I would freeline. I saw 4 or 5 yesterday afternoon when I was down there. Go back to the inside of the first bar and you can sight fish them during the day.


----------



## Yakavelli (Mar 17, 2010)

The greenbacks are called LY's around here...by anybody from around here anyways. Great redfish bait. Great everything bait. I'd put 'em on a Carolina rig for reds at night, fish on bottom near the pier between the beach and sandbar. Should produce a red if they're there.


----------



## Dragsmoker (Aug 15, 2011)

hsiF deR said:


> I would freeline. I saw 4 or 5 yesterday afternoon when I was down there. Go back to the inside of the first bar and you can sight fish them during the day.


I'm almost positive we saw some coming back. At first I thought they were a school of Spanish but as they got closer they were fatter than a Spanish and now that I think of it look like reds. I threw a gotcha all around them but they didn't even attempt to bite it.


----------



## Dragsmoker (Aug 15, 2011)

Yakavelli said:


> The greenbacks are called LY's around here...by anybody from around here anyways. Great redfish bait. Great everything bait. I'd put 'em on a Carolina rig for reds at night, fish on bottom near the pier between the beach and sandbar. Should produce a red if they're there.

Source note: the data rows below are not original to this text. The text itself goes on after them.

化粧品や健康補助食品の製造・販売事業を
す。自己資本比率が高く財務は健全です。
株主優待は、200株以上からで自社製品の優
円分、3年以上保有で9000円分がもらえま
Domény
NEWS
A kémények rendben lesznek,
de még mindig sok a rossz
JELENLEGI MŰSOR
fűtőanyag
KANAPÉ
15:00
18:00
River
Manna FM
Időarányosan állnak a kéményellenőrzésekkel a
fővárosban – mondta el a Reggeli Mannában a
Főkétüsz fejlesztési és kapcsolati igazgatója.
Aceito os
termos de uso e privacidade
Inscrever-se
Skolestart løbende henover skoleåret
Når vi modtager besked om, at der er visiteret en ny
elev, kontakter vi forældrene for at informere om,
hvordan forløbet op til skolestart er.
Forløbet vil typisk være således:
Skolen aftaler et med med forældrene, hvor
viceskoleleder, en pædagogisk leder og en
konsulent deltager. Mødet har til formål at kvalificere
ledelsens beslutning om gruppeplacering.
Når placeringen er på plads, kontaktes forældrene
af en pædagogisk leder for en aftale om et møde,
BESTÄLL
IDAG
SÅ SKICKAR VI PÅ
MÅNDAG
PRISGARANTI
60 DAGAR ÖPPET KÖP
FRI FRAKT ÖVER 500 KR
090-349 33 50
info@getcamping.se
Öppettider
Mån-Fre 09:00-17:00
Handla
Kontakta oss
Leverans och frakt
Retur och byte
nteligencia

Thanks, good thing i didn't call them a greenback.


----------



## hsiF deR (Oct 4, 2009)

The reds at the pier really like very lively baits. They are also leader shy when the water is clear. It was nice yesterday so I presume it is still clear. Stick a circle hook in an LY's face or a hardtail if you can find one. If they are there they will eat it. I would definitely be down in the 4-6' of water.


----------



## Yakavelli (Mar 17, 2010)

Dragsmoker said:


> Thanks, good thing i didn't call them a greenback.

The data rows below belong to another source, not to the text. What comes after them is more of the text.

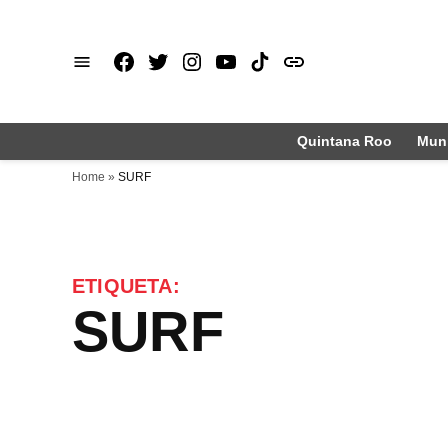
Saltar
al
Facebook
X
Instagram
Youtube
TikTok
issuu
contenido
Quintana Roo
Muni
Home
»
SURF
ETIQUETA:
SURF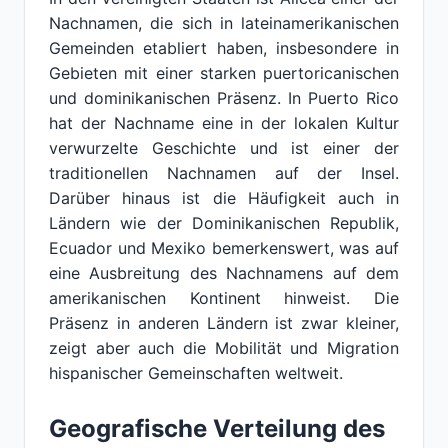
Nachnamen, die sich in lateinamerikanischen
Gemeinden etabliert haben, insbesondere in
Gebieten mit einer starken puertoricanischen
und dominikanischen Präsenz. In Puerto Rico
hat der Nachname eine in der lokalen Kultur
verwurzelte Geschichte und ist einer der
traditionellen Nachnamen auf der Insel.
Darüber hinaus ist die Häufigkeit auch in
Ländern wie der Dominikanischen Republik,
Ecuador und Mexiko bemerkenswert, was auf
eine Ausbreitung des Nachnamens auf dem
amerikanischen Kontinent hinweist. Die
Präsenz in anderen Ländern ist zwar kleiner,
zeigt aber auch die Mobilität und Migration
hispanischer Gemeinschaften weltweit.
Geografische Verteilung des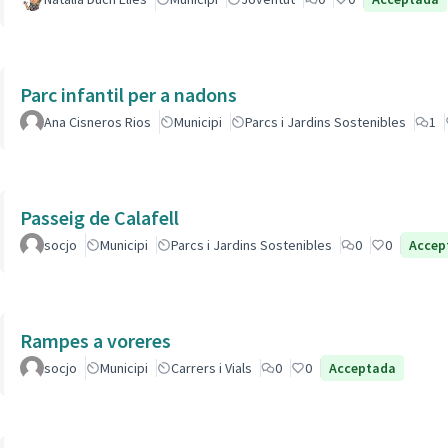
Parc infantil per a nadons
Ana Cisneros Rios
Municipi
Parcs i Jardins Sostenibles
1
Passeig de Calafell
socjo
Municipi
Parcs i Jardins Sostenibles
0
0
Accep
Rampes a voreres
socjo
Municipi
Carrers i Vials
0
0
Acceptada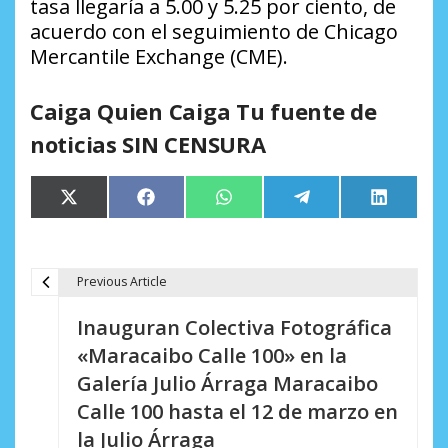
tasa llegaría a 5.00 y 5.25 por ciento, de
acuerdo con el seguimiento de Chicago
Mercantile Exchange (CME).
Caiga Quien Caiga Tu fuente de
noticias SIN CENSURA
Compartir
Compartir
Compartir
Compartir
Comparti
X
Facebook
WhatsApp
Telegram
LinkedIn
en
en
en
en
en
(Twitter)
Previous Article
N
Inauguran Colectiva Fotográfica
a
«Maracaibo Calle 100» en la
v
Galería Julio Árraga Maracaibo
e
Calle 100 hasta el 12 de marzo en
la Julio Árraga
g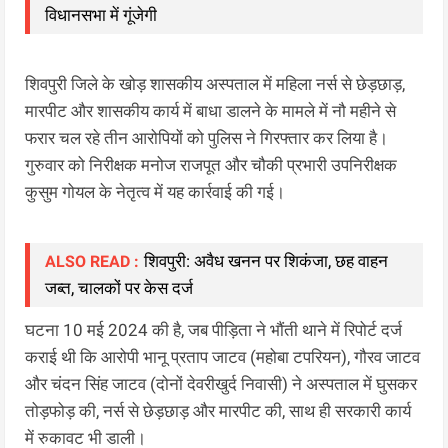
विधानसभा में गूंजेगी
शिवपुरी जिले के खोड़ शासकीय अस्पताल में महिला नर्स से छेड़छाड़,
मारपीट और शासकीय कार्य में बाधा डालने के मामले में नौ महीने से
फरार चल रहे तीन आरोपियों को पुलिस ने गिरफ्तार कर लिया है।
गुरुवार को निरीक्षक मनोज राजपूत और चौकी प्रभारी उपनिरीक्षक
कुसुम गोयल के नेतृत्व में यह कार्रवाई की गई।
शिवपुरी: अवैध खनन पर शिकंजा, छह वाहन
ALSO READ :
जब्त, चालकों पर केस दर्ज
घटना 10 मई 2024 की है, जब पीड़िता ने भौंती थाने में रिपोर्ट दर्ज
कराई थी कि आरोपी भानू प्रताप जाटव (महोबा टपरियन), गौरव जाटव
और चंदन सिंह जाटव (दोनों देवरीखुर्द निवासी) ने अस्पताल में घुसकर
तोड़फोड़ की, नर्स से छेड़छाड़ और मारपीट की, साथ ही सरकारी कार्य
में रुकावट भी डाली।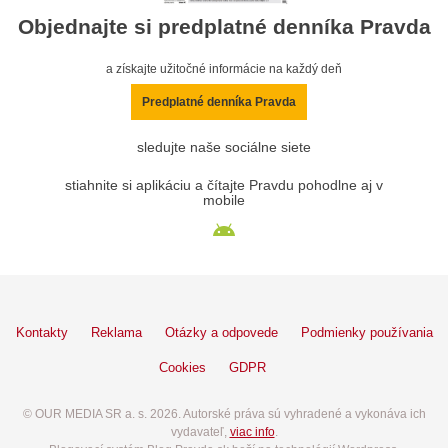
Objednajte si predplatné denníka Pravda
a získajte užitočné informácie na každý deň
Predplatné denníka Pravda
sledujte naše sociálne siete
stiahnite si aplikáciu a čítajte Pravdu pohodlne aj v
mobile
Kontakty
Reklama
Otázky a odpovede
Podmienky používania
Cookies
GDPR
© OUR MEDIA SR a. s. 2026. Autorské práva sú vyhradené a vykonáva ich
vydavateľ,
viac info
.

Lol...everybody knows what you mean. I don't think anyone will look down on callin em greenbacks or greenies or whitebait or alewives or whatever...

Kinda like soda vs pop vs coke


----------



## AVIDfisherman (Jan 31, 2013)

I use a 30-50lb flourocarbon leader carolina rig and cut mullet catches them for me on the pier.


----------



## Dragsmoker (Aug 15, 2011)

Got back out here at 5. The redfish were chasing schools of bait and were swimming with rays. Couldn't catch a bait fish for my life. Some people were catching Spanish and hard tails on popping corks with straws. Right now we have caught a huge lady fish (It's head is now shark bait) and a decent Spanish on squid also a small shark. Just waiting for a run!


----------